Tax Realities of Husband-and-Wife Sole Proprietorships
A married couple can jointly own and operate a business as a sole proprietorship, under certain conditions. For tax purposes, your spouse is allowed to work for your sole proprietorship without being classified as an employee or as a business partner.
This setup, sometimes called a husband/wife sole proprietorship, offers some benefits in the taxes you'll owe and the paperwork you need to keep. For one, allowing your spouse to work for you without classifying him or her as an employee frees you from having to pay payroll tax. That not only saves you money but, if you have no other employees, also allows you to avoid the time-consuming record keeping involved in being an employer. Similarly, by not classifying your spouse as a partner or an independent contractor, he or she won't have to pay self-employment taxes, and your business won't have to file a partnership tax return.
There's no official title for a person who works for a spouse's sole proprietorship. Just accept the IRS's good graces for allowing the informal status - and don't ask questions.

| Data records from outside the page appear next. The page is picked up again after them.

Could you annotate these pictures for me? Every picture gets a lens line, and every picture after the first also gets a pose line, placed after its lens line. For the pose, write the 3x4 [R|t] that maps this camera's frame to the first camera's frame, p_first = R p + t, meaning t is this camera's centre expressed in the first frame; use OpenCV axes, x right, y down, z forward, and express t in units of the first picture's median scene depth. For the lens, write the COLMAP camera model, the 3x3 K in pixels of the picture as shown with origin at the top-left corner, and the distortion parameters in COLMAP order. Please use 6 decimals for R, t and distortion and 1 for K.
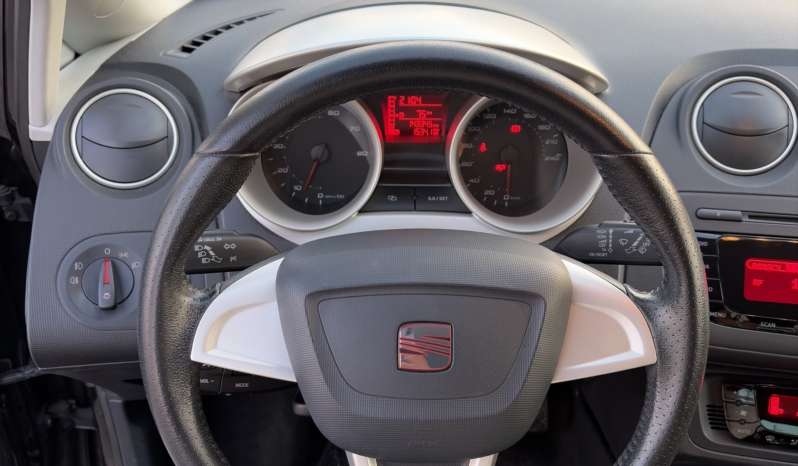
lens RADIAL K [[824.0, 0, 399.0], [0, 824.0, 233.0], [0, 0, 1]] dist [-0.001308, -0.019799]
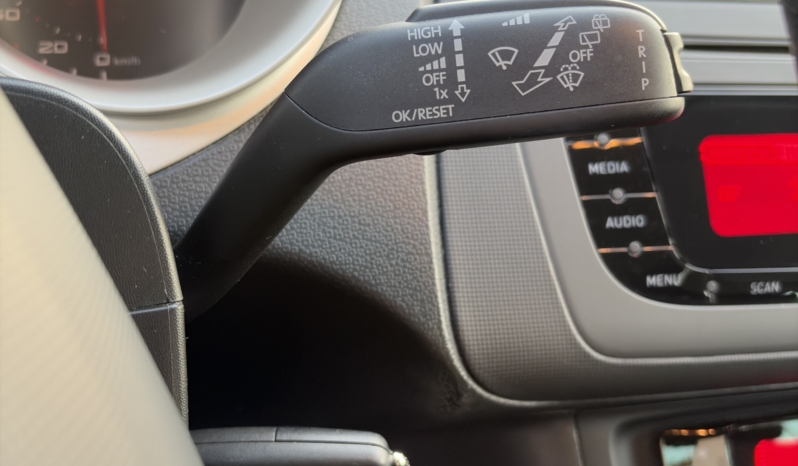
lens RADIAL K [[840.2, 0, 399.0], [0, 840.2, 233.0], [0, 0, 1]] dist [0.027322, -0.010499]
pose [[0.909278, -0.106498, 0.402332, 0.099037], [0.117687, 0.993046, -0.003114, 0.060177], [-0.399203, 0.050181, 0.915488, 0.653827]]
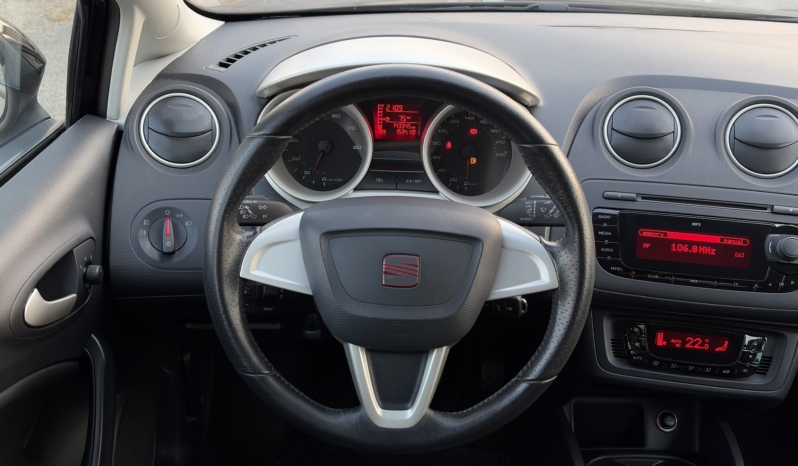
lens RADIAL K [[840.2, 0, 399.0], [0, 840.2, 233.0], [0, 0, 1]] dist [0.027322, -0.010499]
pose [[0.999594, 0.021272, 0.018981, -0.000281], [-0.020819, 0.999501, -0.023744, 0.078472], [-0.019476, 0.023339, 0.999538, -0.377164]]
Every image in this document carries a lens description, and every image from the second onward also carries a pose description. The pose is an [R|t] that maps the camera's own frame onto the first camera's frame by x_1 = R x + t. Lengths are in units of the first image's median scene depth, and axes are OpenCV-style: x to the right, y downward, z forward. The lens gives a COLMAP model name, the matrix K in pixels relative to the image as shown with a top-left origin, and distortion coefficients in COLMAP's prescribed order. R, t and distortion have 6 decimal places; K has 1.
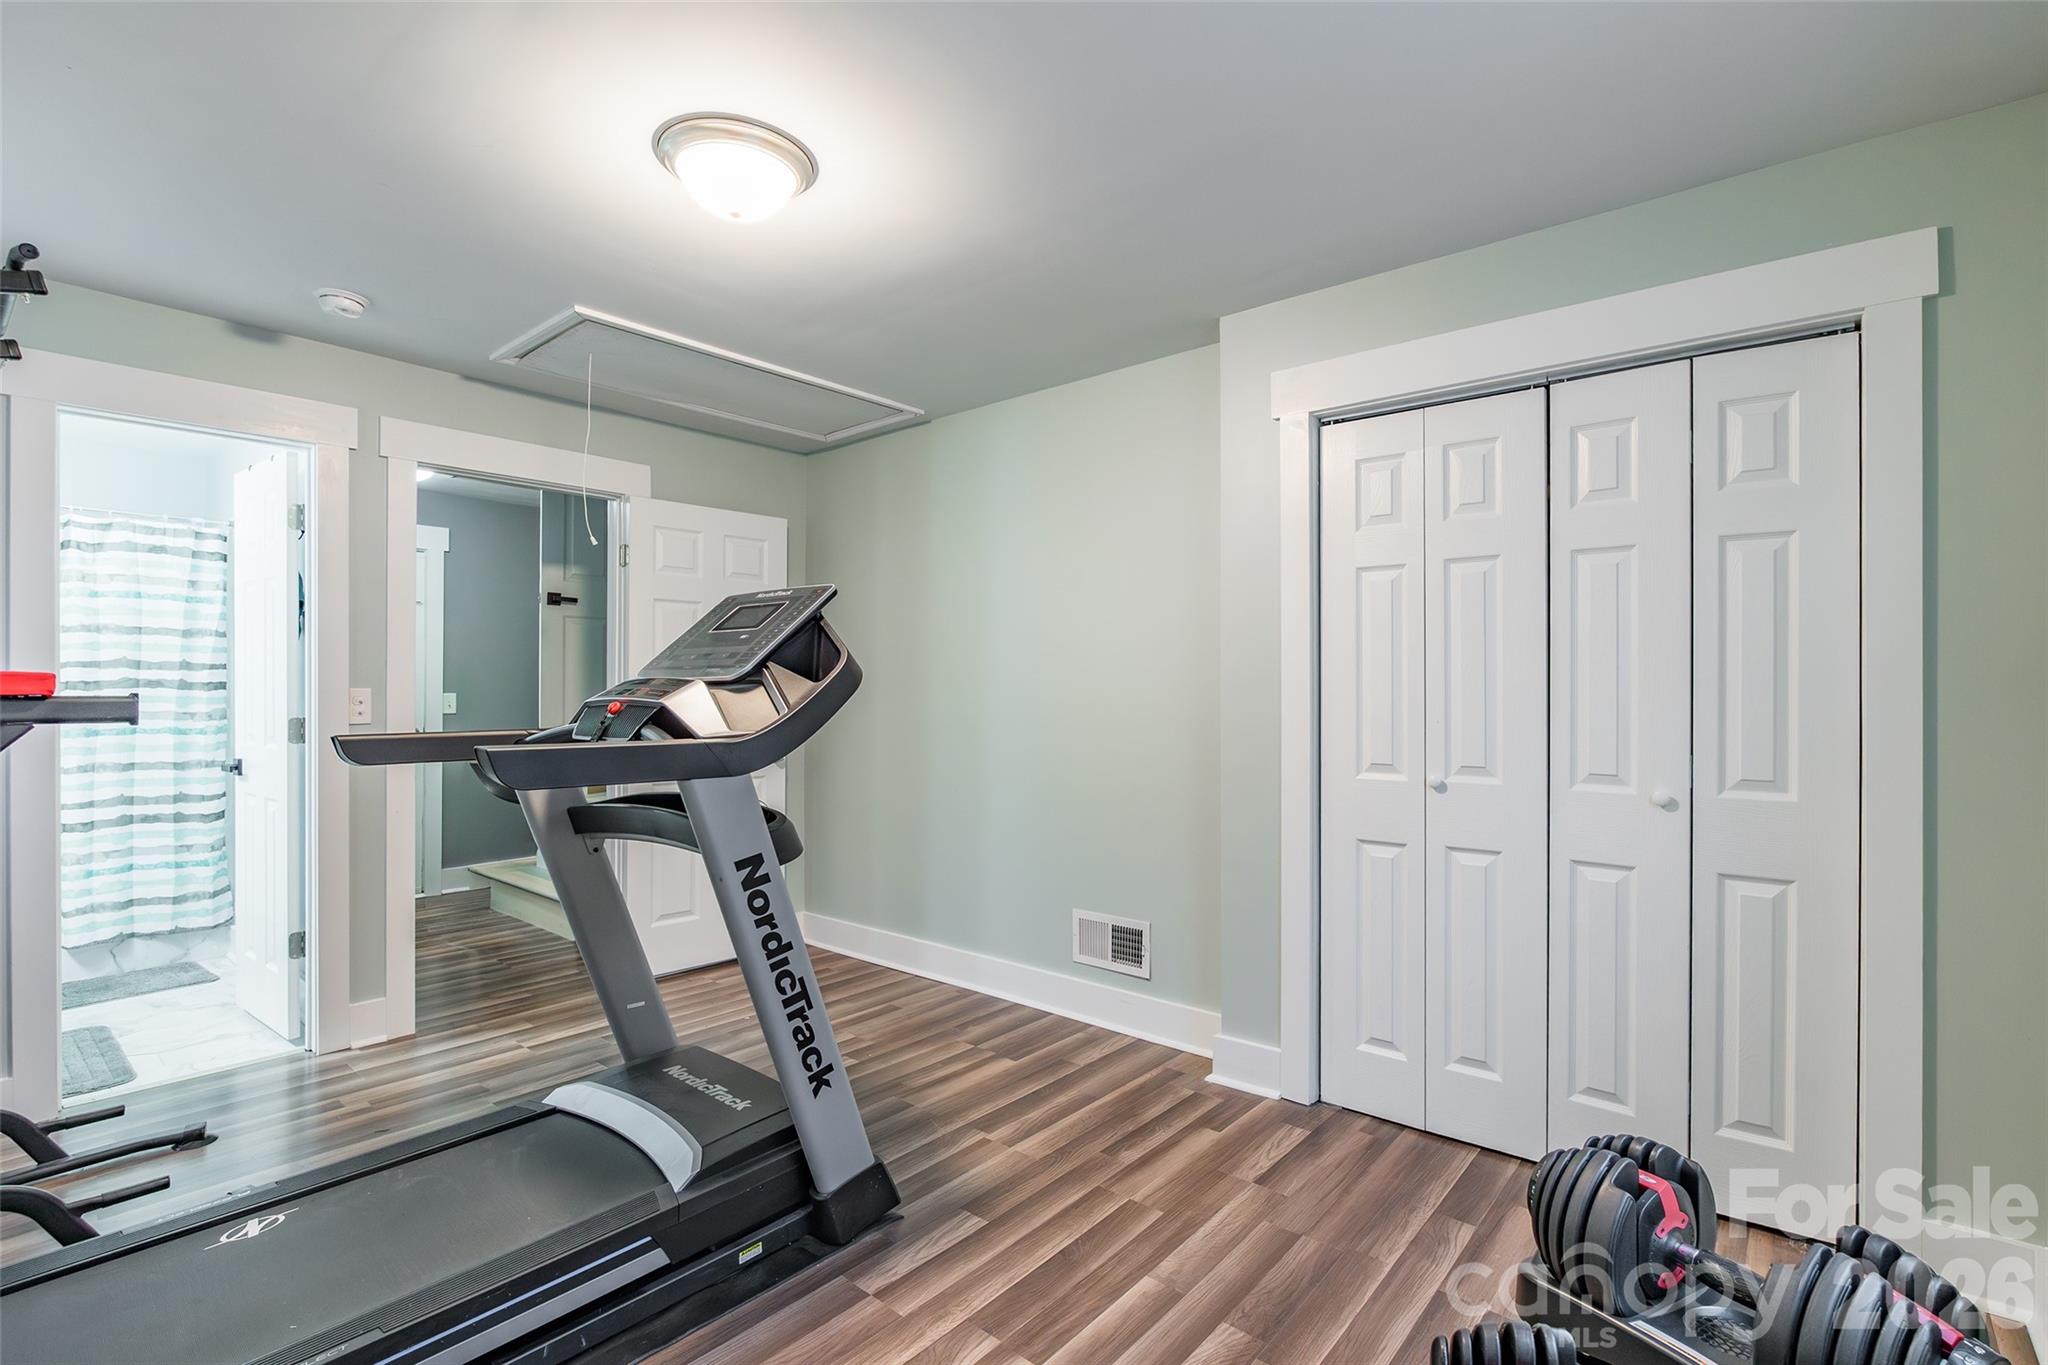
lens RADIAL K [[956.1, 0, 1024.0], [0, 956.1, 682.5], [0, 0, 1]] dist [-0.000184, 0.000081]
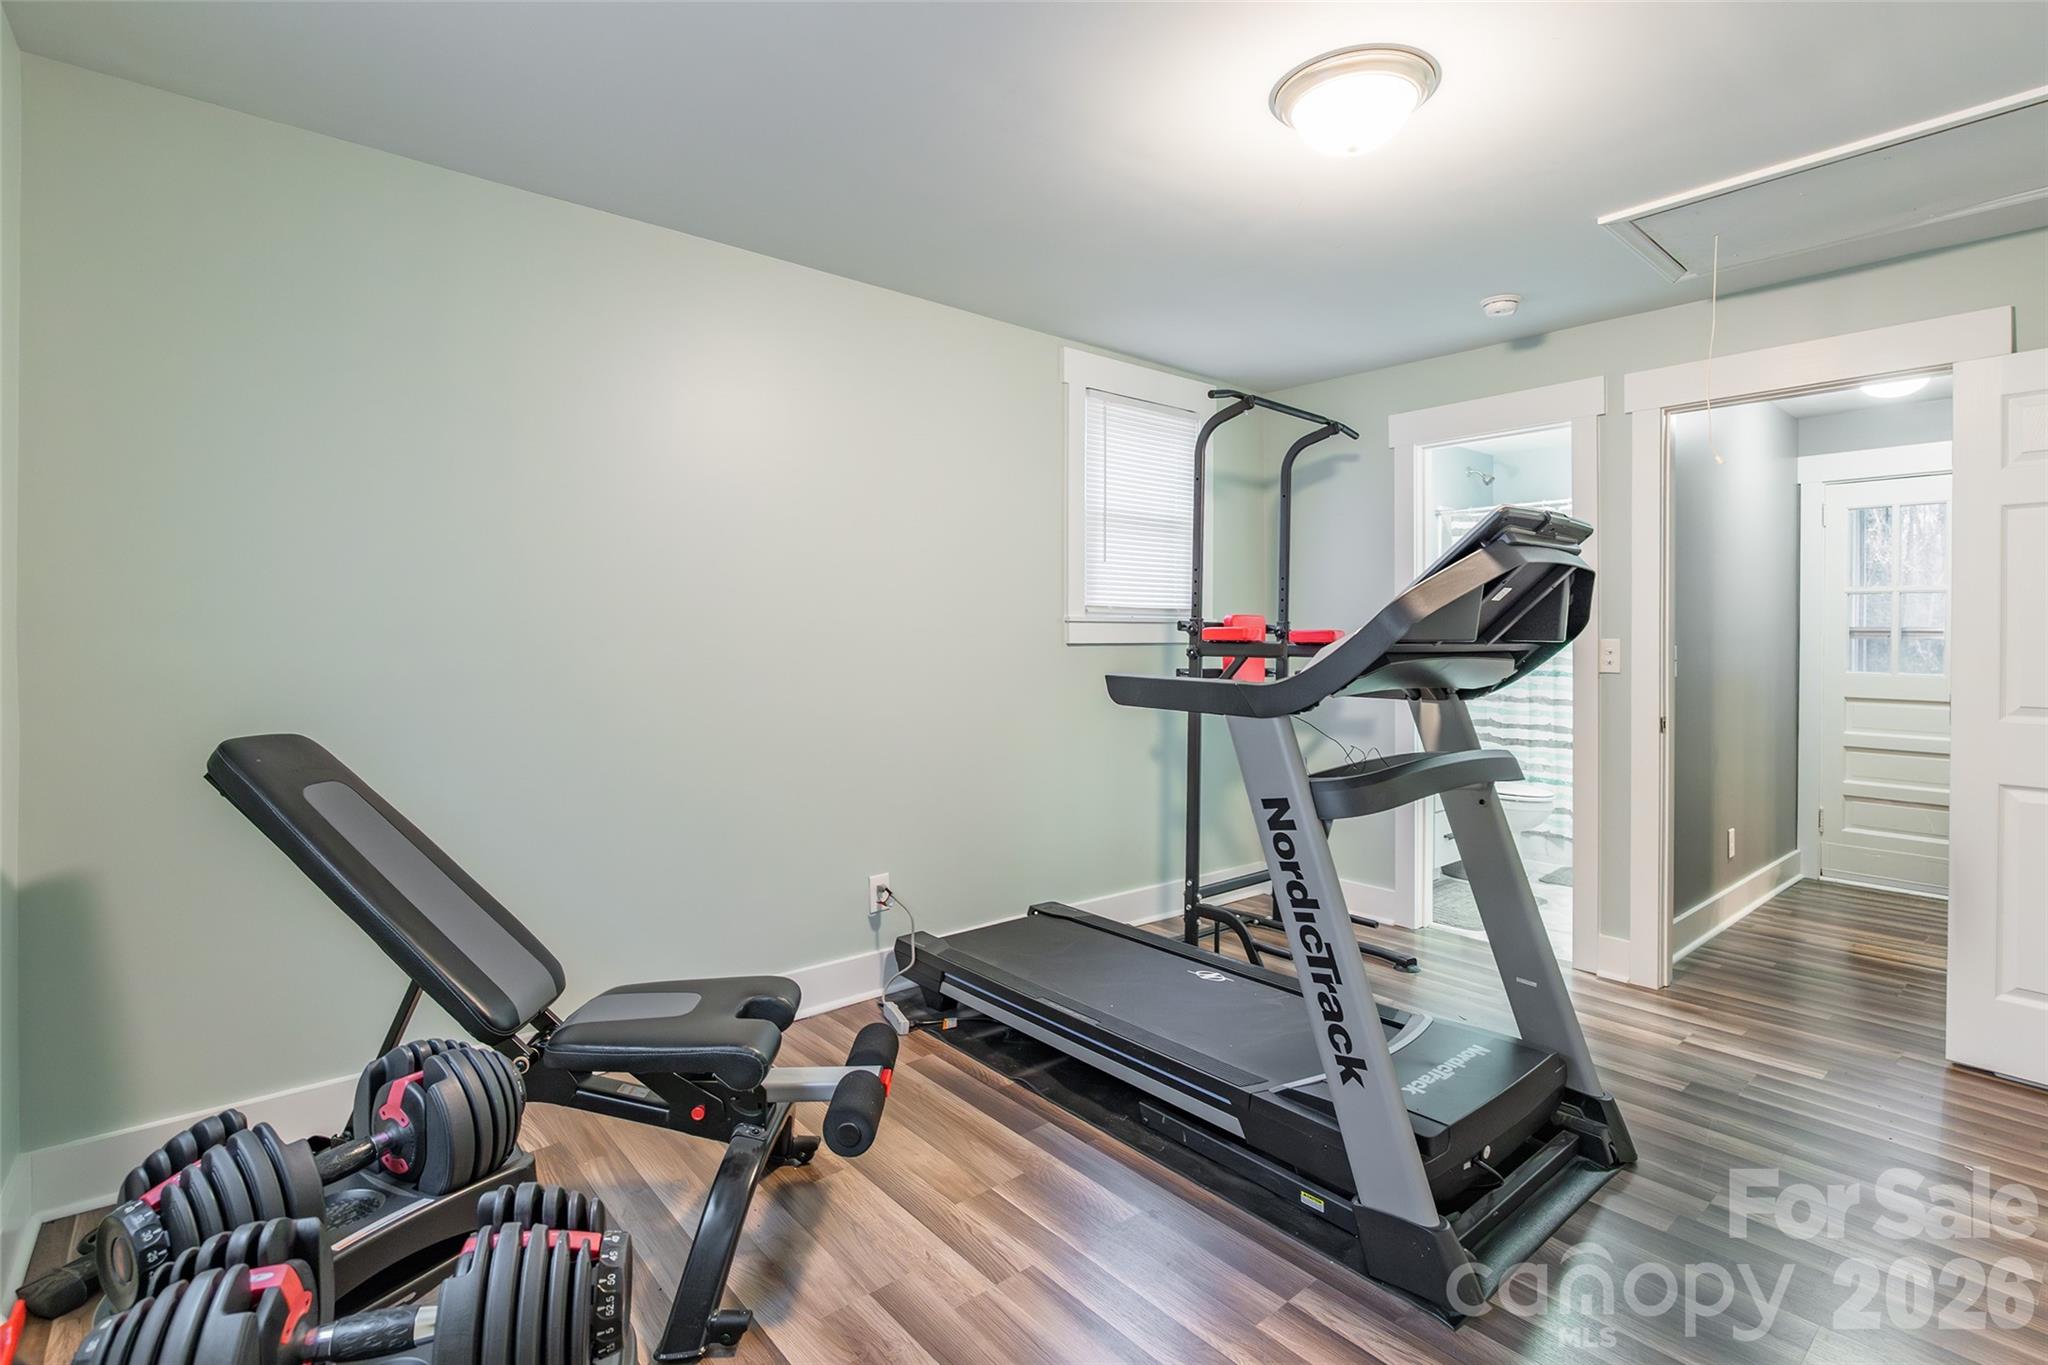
lens RADIAL K [[979.9, 0, 1026.4], [0, 979.9, 638.1], [0, 0, 1]] dist [0.000087, 0.000187]
pose [[-0.163492, -0.000656, -0.986544, 0.484558], [0.000383, 1.000000, -0.000729, 0.005894], [0.986545, -0.000497, -0.163492, 0.548506]]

The IRS's special rule about husband/wife sole proprietorships is designed to give some leeway to a sole proprietor who's married, by allowing the sole proprietor's spouse to work for the business without triggering tax requirements that normally apply to employees or business partners. It's not intended for spouses who want to share business decision making equally. If you and your spouse want to be active partners in a co-owned business, create a partnership. If your spouse tries to squeak by as a nonclassified worker in a husband/wife sole proprietorship when you're really working together as a partnership, if you're audited, the IRS might decide for itself that you're a partnership - and sock the spouse with back self-employment taxes.